Another fantastic aspect is the team trying out different things. Namely, flipping the pages 90 degrees in the second issue. Not only was this fun for story reason (and visual), but it shows that the team is willing to be unique with art in the medium.
ON THE COLOR AND LETTERING BEAT
Action Journalism contains halftone, a newspaper printing style used for years. Not only that, but Felvidéki uses minimum colors. The only time you’ll see bright colors are on the cover pages for the headlines. Nevertheless, his use of white, off-color white you’d see in a newspaper, grey, and black are magnificent. At no point will you think the series needs colors. Felvidéki’s use of halftone and a few shades of two colors work so damn well while helping amplify the general vibe of the series.

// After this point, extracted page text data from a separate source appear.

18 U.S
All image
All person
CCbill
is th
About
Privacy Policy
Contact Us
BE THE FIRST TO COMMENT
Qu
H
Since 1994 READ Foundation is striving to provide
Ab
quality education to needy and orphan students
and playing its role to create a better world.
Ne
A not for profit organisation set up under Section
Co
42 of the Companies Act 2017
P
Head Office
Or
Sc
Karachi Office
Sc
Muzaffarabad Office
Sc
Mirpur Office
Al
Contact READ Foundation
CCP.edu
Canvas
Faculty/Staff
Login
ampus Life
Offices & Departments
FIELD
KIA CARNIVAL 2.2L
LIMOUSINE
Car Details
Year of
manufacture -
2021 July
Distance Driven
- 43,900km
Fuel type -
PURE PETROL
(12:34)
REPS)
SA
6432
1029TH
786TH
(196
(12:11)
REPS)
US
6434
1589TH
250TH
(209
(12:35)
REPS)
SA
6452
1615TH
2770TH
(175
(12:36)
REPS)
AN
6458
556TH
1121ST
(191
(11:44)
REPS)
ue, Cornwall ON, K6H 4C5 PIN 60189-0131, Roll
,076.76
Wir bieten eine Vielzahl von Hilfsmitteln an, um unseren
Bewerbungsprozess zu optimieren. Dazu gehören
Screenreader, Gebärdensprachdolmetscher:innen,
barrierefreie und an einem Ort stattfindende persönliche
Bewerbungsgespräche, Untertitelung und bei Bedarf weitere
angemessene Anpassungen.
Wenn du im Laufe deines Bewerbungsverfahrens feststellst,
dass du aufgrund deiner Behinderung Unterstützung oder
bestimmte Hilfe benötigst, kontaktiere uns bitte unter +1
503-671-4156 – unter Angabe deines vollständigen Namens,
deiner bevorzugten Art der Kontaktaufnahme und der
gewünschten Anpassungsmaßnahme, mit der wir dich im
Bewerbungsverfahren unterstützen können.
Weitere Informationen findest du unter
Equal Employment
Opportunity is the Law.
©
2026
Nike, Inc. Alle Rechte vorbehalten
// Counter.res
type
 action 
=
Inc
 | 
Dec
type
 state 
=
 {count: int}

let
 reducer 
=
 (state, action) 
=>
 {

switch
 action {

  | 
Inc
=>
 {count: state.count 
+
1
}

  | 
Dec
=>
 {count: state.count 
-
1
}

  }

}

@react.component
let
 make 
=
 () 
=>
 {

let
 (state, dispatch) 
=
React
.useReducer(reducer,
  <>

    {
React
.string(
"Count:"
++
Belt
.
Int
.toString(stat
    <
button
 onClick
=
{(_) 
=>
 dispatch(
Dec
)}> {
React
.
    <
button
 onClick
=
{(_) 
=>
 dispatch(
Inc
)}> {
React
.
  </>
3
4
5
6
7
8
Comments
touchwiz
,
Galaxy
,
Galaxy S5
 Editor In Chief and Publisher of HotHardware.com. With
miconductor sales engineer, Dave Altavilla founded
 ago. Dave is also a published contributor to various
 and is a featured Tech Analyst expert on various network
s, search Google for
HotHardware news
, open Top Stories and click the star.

During the second issue, when the pages are turned 90 degrees, Felvidéki has the dialogue bubbles follow the flip. Not only that, but when Kelly goes to fix the problem, the art begins to spin in a circle. Felvidéki has the word bubbles follow this spiral, making you rotate the page along with the art. These moments are spectacular while showing Felvidéki’s eye for composition. Even the lettering font looks like something you see in a newspaper. Nonetheless, he isn’t afraid to make the word bubbles and fonts change for the mood they are portraying.
JOURNALISM AT ITS FINEST
A comic that you can just relax and have fun with that puts a constant smile on your face is one of the best things in the medium. Action Journalism’s first five issues are just that. It’s a damn blast to read, and will remind you of the books that put a smile on your face when you were younger. If you’re in the mood for a new addiction, check out the first issue on ComiXology. Not only will you love Action Journalism, but you’ll be happier to boot.